CHICAGO – AutoZone Inc. (AZO), the largest U.S. auto parts retailer, on Wednesday said quarterly earnings rose less than 1 percent as high gas prices made customers choose between paying for fuel or preventive maintenance.
Sales at U.S. stores open at least one year fell at AutoZone, but analysts said they expect better results in 2005.
Net income rose to $122.5 million, or $1.52 per share, for its fiscal first quarter ended Nov. 20, from $121.7 million, or $1.35 per share, a year earlier, the company said.
AutoZone, which does not perform repairs or install parts, repurchased 400,000 shares for $30 million in the quarter.
Analysts on average expected Memphis, Tenn.-based AutoZone to earn $1.45 per share with revenue of nearly $1.32 billion, according to Reuters Estimates.
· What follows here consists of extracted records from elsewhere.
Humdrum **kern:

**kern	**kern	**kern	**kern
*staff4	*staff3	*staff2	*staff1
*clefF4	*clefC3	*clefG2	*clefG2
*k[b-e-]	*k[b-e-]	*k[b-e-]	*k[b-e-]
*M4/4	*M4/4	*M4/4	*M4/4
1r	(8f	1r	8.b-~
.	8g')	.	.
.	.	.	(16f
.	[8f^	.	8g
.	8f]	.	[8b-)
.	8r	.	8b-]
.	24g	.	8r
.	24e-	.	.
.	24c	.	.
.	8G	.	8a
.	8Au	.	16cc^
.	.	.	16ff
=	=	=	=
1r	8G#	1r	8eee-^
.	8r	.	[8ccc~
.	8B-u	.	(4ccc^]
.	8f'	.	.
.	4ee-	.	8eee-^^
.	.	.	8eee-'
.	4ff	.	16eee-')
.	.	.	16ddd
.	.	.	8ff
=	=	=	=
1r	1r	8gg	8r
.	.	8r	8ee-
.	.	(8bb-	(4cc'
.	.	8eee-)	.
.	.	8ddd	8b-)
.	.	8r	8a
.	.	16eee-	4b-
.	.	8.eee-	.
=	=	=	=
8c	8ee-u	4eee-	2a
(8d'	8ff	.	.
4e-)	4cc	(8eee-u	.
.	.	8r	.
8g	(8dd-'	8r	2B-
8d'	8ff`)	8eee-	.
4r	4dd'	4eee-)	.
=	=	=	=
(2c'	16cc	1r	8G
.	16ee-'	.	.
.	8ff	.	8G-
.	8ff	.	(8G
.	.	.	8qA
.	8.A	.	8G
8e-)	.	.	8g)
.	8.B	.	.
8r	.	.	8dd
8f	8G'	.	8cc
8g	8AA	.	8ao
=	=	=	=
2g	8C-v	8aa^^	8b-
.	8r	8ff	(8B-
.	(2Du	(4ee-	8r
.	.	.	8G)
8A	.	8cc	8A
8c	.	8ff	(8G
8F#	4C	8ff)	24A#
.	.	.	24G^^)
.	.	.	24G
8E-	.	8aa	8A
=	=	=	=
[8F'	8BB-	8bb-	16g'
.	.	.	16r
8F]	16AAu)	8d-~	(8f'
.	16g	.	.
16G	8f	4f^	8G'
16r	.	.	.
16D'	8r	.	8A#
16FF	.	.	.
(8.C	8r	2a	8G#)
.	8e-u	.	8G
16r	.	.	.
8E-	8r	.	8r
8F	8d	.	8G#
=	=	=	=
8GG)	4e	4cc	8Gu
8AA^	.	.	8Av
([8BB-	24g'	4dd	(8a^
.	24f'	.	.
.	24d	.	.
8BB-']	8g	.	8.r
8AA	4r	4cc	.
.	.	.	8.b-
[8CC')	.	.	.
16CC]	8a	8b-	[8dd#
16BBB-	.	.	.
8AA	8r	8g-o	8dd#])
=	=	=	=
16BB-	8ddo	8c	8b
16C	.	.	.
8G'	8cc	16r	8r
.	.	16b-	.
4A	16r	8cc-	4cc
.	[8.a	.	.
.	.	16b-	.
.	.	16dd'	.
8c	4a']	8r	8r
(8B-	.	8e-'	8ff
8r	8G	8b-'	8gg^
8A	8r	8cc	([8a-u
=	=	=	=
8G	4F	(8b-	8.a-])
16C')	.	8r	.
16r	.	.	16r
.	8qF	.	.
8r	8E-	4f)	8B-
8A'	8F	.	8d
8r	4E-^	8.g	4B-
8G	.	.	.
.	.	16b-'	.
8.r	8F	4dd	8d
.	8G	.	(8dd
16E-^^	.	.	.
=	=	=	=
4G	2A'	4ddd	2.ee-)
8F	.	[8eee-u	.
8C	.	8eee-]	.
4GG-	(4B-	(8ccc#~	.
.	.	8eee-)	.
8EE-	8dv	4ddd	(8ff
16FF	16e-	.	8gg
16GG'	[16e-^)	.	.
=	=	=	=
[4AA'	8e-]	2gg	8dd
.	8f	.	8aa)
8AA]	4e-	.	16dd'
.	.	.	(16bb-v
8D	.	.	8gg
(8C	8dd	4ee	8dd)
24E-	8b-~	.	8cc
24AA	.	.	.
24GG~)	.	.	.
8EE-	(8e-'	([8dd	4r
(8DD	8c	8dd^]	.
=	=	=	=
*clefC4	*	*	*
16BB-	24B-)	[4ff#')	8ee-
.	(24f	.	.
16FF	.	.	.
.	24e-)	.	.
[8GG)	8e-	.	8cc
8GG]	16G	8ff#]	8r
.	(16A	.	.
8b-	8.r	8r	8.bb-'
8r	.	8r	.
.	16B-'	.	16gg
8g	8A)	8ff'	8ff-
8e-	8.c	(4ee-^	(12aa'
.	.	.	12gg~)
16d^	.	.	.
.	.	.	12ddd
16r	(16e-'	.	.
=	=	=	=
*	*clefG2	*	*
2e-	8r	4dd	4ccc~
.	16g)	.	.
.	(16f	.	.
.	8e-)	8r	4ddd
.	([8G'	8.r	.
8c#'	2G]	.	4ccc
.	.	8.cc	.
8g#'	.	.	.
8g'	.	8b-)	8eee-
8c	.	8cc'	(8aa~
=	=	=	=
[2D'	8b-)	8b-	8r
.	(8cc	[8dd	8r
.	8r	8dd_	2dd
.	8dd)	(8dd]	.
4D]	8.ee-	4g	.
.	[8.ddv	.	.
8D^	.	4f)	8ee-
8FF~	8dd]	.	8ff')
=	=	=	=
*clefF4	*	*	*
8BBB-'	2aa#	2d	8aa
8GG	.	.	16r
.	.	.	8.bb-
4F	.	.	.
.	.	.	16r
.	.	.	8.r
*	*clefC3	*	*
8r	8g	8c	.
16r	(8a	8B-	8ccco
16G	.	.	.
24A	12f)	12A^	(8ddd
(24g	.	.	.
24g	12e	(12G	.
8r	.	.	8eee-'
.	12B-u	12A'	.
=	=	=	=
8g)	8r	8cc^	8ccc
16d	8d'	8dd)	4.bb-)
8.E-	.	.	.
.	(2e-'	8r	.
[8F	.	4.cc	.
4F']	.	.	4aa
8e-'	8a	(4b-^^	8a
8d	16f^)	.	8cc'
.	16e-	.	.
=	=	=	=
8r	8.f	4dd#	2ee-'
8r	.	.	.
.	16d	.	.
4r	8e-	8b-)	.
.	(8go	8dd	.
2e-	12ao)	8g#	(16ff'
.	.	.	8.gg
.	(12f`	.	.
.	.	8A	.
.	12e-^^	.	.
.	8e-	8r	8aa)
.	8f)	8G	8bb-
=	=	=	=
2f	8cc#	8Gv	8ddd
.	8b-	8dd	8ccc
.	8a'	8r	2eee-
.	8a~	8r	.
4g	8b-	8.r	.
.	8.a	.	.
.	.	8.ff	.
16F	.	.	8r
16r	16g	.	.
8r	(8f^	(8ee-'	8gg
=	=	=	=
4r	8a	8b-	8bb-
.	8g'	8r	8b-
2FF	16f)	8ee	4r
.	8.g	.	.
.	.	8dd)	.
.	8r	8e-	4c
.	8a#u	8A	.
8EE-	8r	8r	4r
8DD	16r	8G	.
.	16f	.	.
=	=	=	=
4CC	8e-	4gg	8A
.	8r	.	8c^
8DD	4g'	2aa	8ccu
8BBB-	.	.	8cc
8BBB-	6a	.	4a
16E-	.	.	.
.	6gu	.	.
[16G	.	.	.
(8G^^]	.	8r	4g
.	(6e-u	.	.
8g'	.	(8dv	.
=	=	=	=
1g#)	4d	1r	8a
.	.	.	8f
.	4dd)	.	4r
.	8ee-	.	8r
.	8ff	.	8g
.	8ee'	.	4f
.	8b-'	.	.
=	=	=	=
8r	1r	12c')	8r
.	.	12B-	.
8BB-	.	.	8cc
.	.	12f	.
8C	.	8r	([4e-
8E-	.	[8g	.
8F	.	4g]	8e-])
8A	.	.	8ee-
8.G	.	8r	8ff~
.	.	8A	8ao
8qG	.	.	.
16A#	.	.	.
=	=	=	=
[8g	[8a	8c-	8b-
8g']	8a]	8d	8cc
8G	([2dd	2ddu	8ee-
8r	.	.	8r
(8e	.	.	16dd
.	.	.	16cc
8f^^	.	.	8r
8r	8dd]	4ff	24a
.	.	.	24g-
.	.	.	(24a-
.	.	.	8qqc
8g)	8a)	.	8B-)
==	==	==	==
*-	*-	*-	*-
"They beat the street, but comp-store sales were down 3 percent so it does look like they lost market share in the quarter to Advance Auto Parts and O'Reilly Automotive (which reported better same-store sales in the summer and fall)," said Cid Wilson, director of research for Monarch Research, which does not own shares or do investment banking with AutoZone.
However, pent-up demand for auto parts will return at some point and it would be hard to believe that AutoZone would not participate in a rebound with Advance Auto (AAP), O'Reilly (ORLY) and Pep Boys-Manny, Moe & Jack (PBY), he said.
"We believe the industry will improve in spring and summer next year ... because at some point all of this delayed maintenance is going to come back and comparisons get easier for everyone," Wilson said.
Total sales rose 0.3 percent to $1.29 billion in the quarter from a year earlier. U.S. retail sales were essentially flat at $1.08 billion for the quarter, while U.S. commercial sales fell about 2 percent to $163.6 million.
High gas prices pose a challenge to AutoZone customers, who tend to be low end consumers who fix their own cars because they cannot afford to pay someone else to do the work, Chief Executive Steve Odland told analysts in a conference call.
"Our greatest hope is that gas prices moderate and come down and we can launch a great spring season and get this thing going again, but if there is not cash in the low-end consumer pocket ... then it is going to be difficult," Odland said.
The sector has had two quarters of shocks from gas prices, but has had a very stable long-term growth overall, he said.
Shares of AutoZone were down 13 cents at $84.54 on the New York Stock Exchange (search).